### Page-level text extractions
--- START ---

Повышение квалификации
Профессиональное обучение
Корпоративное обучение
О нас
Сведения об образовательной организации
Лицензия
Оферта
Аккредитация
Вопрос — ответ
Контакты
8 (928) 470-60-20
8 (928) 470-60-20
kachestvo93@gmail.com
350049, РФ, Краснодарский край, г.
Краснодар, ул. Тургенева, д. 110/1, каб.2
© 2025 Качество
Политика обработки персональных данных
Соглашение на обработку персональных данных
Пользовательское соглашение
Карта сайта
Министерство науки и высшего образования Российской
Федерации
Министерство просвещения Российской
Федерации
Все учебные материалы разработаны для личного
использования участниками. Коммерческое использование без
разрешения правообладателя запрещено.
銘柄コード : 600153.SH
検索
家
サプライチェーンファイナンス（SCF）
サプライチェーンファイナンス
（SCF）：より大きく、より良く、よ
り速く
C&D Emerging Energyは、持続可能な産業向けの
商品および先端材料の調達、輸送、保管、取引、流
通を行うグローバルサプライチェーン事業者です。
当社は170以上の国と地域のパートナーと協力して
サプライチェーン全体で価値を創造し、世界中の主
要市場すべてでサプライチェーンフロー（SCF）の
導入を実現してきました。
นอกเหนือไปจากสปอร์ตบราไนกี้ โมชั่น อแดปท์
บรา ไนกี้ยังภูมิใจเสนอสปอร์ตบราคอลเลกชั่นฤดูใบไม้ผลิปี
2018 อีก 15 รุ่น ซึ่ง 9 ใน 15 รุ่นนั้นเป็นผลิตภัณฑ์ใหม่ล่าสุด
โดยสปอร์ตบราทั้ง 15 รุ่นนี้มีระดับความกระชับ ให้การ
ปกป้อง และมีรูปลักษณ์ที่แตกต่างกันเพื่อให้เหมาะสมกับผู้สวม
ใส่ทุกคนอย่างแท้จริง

--- END ---

### Exercise requirements
What you give back should be exactly the lines of the entries above from the one containing "当社は170以上の国と地域のパートナーと協力して" to the end, and nothing more.

### Result for this exercise
当社は170以上の国と地域のパートナーと協力して
サプライチェーン全体で価値を創造し、世界中の主
要市場すべてでサプライチェーンフロー（SCF）の
導入を実現してきました。
นอกเหนือไปจากสปอร์ตบราไนกี้ โมชั่น อแดปท์
บรา ไนกี้ยังภูมิใจเสนอสปอร์ตบราคอลเลกชั่นฤดูใบไม้ผลิปี
2018 อีก 15 รุ่น ซึ่ง 9 ใน 15 รุ่นนั้นเป็นผลิตภัณฑ์ใหม่ล่าสุด
โดยสปอร์ตบราทั้ง 15 รุ่นนี้มีระดับความกระชับ ให้การ
ปกป้อง และมีรูปลักษณ์ที่แตกต่างกันเพื่อให้เหมาะสมกับผู้สวม
ใส่ทุกคนอย่างแท้จริง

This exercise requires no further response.